Decomposing the multiple encoding benefit in visual long-term memory: Primary contributions by the number of encoding opportunities
Although access to the seemingly infinite capacity of our visual long-term memory (VLTM) can be restricted by visual working memory (VWM) capacity at encoding and retrieval, access can be improved with repeated encoding. This leads to the multiple encoding benefit (MEB), the finding that VLTM performance improves as the number of opportunities to encode the same information increases over time. However, as the number of encoding opportunities increases, so do other factors such as the number of identical encoded VWM representations and chances to engage in successful retrieval during each opportunity. Thus, across two experiments, we disentangled the contributions of each of these factors to the MEB by having participants encode a varying number of identical objects across multiple encoding opportunities. Along with behavioural data, we also examined two established EEG correlates that track the number of maintained VWM representations, namely the posterior alpha suppression and the negative slow wave.
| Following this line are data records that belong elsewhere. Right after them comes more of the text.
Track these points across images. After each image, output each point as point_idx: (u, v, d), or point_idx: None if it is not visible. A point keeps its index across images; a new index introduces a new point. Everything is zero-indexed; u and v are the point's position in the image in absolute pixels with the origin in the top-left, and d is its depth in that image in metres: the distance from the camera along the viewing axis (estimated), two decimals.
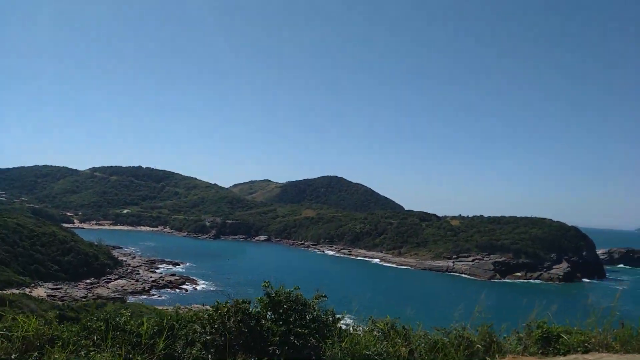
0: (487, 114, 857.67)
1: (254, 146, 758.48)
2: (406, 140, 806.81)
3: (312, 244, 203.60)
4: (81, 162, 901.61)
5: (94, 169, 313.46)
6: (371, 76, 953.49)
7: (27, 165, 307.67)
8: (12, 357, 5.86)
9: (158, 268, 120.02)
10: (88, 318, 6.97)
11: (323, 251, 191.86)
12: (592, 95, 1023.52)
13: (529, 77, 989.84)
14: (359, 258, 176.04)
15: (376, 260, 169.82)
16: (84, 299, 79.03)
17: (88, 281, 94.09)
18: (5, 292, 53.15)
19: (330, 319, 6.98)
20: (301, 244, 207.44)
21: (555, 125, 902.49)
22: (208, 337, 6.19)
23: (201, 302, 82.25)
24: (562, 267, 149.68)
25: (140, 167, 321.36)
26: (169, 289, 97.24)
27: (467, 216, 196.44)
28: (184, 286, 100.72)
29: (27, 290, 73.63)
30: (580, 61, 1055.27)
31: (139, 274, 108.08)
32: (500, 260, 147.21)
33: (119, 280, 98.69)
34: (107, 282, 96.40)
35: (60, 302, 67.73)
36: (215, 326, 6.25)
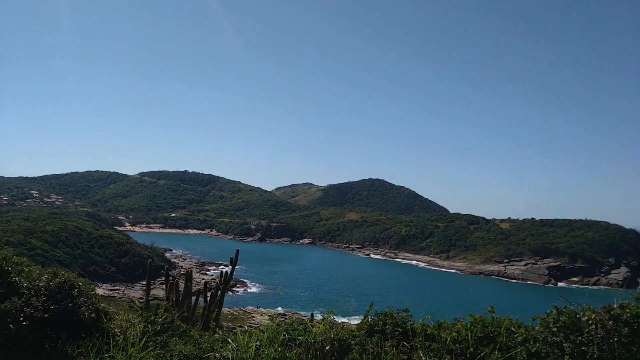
0: (533, 112, 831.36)
1: (295, 149, 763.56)
2: (447, 142, 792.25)
3: (357, 247, 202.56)
4: (130, 166, 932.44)
5: (142, 174, 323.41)
6: (408, 81, 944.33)
7: (79, 170, 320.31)
8: None
9: (209, 270, 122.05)
10: (371, 322, 6.53)
11: (368, 254, 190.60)
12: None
13: (577, 74, 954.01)
14: (404, 262, 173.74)
15: (423, 264, 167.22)
16: (141, 300, 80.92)
17: (143, 282, 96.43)
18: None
19: None
20: (345, 247, 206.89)
21: (606, 121, 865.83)
22: (583, 348, 4.99)
23: (255, 305, 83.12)
24: (621, 272, 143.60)
25: (186, 171, 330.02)
26: None
27: (518, 219, 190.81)
28: (235, 288, 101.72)
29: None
30: None
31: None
32: (555, 264, 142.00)
33: None
34: (162, 283, 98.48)
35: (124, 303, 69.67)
36: (585, 335, 5.03)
Here, we identified that the primary mechanism behind the MEB was the number of encoding opportunities. That is, recognition memory performance was higher following an increase in the number of encoding opportunities, and this could not be attributed solely to an increase in the number of encoded VWM representations or successful retrieval. Our results thus contribute to the understanding of the fundamental mechanisms behind the influence of VWM on VLTM encoding.